Updated: Nov 10
“Once you’ve been bitten by a snake, you’re afraid to even of a piece of rope”. Chinese Proverb
What is trauma? According to the Center of Disease Control (2021) trauma is an event, or a series of events, that causes moderate to severe stress reactions. Proceeding after a traumatic event, feelings of grief, depression, dissociation, etc. are visible.
So how do you cope and move past a traumatic event? Well, let’s start with what can seem helpful but isn’t long-term. Distractions. Distractions such as alcohol/drug abuse to mask the pain of the ramifications of trauma can help short term but not provide lifelong healing and growth. Although we are not responsible for the traumatic event itself, we can be responsible for healing. There are other distractions that people can use to mask the effects of trauma. I’ve seen where people can use relationships. There is a saying that’s often used, “Hurt people hurt people”; in my experience, it is also true that hurt people can use people.
In studying psychology and now in my graduate studies for Mental Health Counseling, I’ve read about people using people and relationships to avoid dealing with the effects of their trauma. So, if those impacted by trauma can make these pitfalls, where and how do we start to repair internally? Engaging in coping skills such as directly addressing your grief around your trauma can be helpful. I should say too that grief can be apart of your trauma even if death or loss are not directly tied to the experience. In trauma, we are often grieving the lack of control we had, the lack of power, or the regrets of what we wish we would’ve done.

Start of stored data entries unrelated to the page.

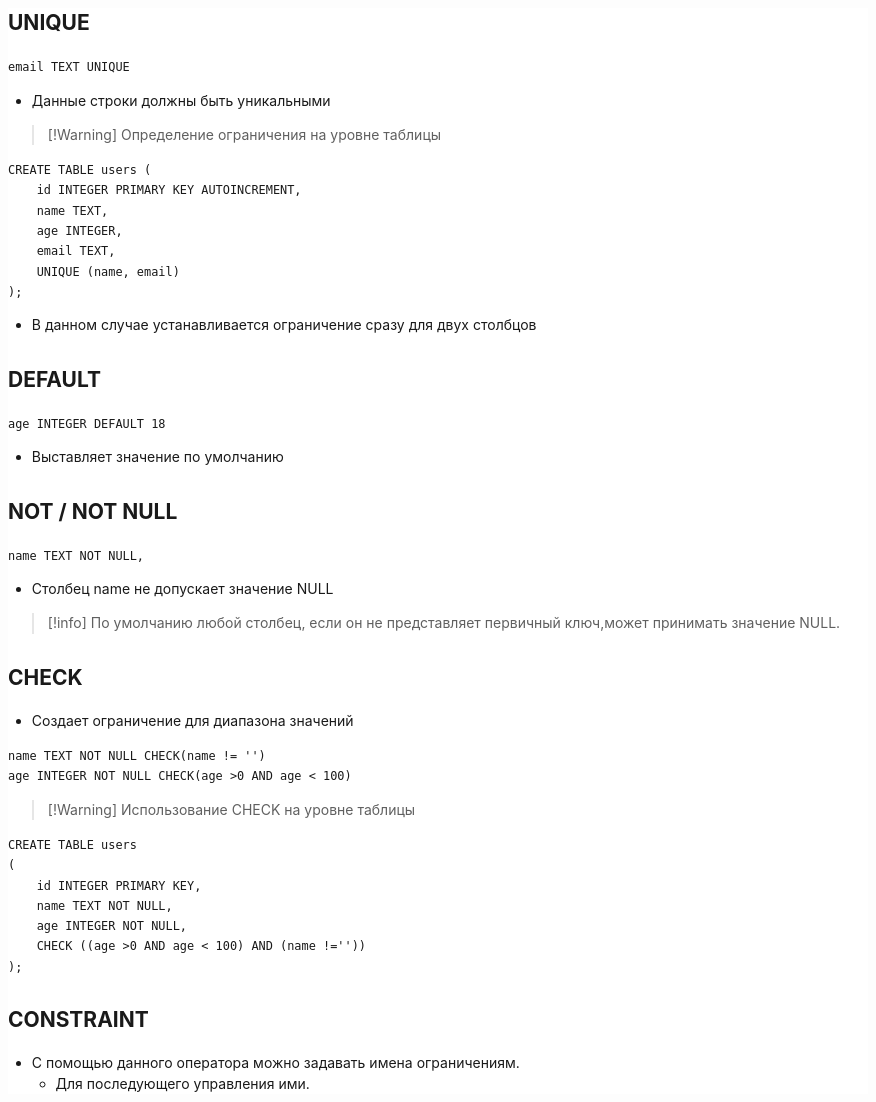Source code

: ## UNIQUE 
```sqlite
email TEXT UNIQUE
```
- Данные строки должны быть уникальными

>[!Warning] Определение ограничения на уровне таблицы
```sqlite
CREATE TABLE users (
    id INTEGER PRIMARY KEY AUTOINCREMENT,
    name TEXT,
    age INTEGER,
    email TEXT,
    UNIQUE (name, email)
);
```
- В данном случае устанавливается ограничение сразу для двух столбцов

## DEFAULT
```sqlite
age INTEGER DEFAULT 18
```
- Выставляет значение по умолчанию


## NOT / NOT NULL 
```sqlite
name TEXT NOT NULL,
```
- Столбец name не допускает значение NULL

>[!info] По умолчанию любой столбец, если он не представляет первичный ключ,может принимать значение NULL.

## CHECK 
- Создает ограничение для диапазона значений
```sqlite
name TEXT NOT NULL CHECK(name != '')
age INTEGER NOT NULL CHECK(age >0 AND age < 100)
```

>[!Warning] Использование CHECK на уровне таблицы
```sqlite
CREATE TABLE users
(
    id INTEGER PRIMARY KEY,
    name TEXT NOT NULL,
    age INTEGER NOT NULL,
    CHECK ((age >0 AND age < 100) AND (name !=''))
);
```

## CONSTRAINT 
- С помощью данного оператора можно задавать имена ограничениям.
    - Для последующего управления ими.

According to psychiatrist Elisabeth Kübler-Ross (1969) the five stages of grief are as follow: denial, anger, bargaining, depression, and acceptance. Kübler-Ross developed the distinct stages in reference to grief after the death of a loved one. The distinct stages can be applied to trauma in that we can identify where we are and where we want to be. We must believe that we will get to the final stage of grief which is acceptance. We may not understand why we go through certain things in life, but we can be responsible for growing beyond the experience and seeing ourselves worthy of love, respect, and acceptance.
It is perfectly normal to flee from situations and feelings that make you feel bad and in despair. But, I encourage you to begin addressing your challenges.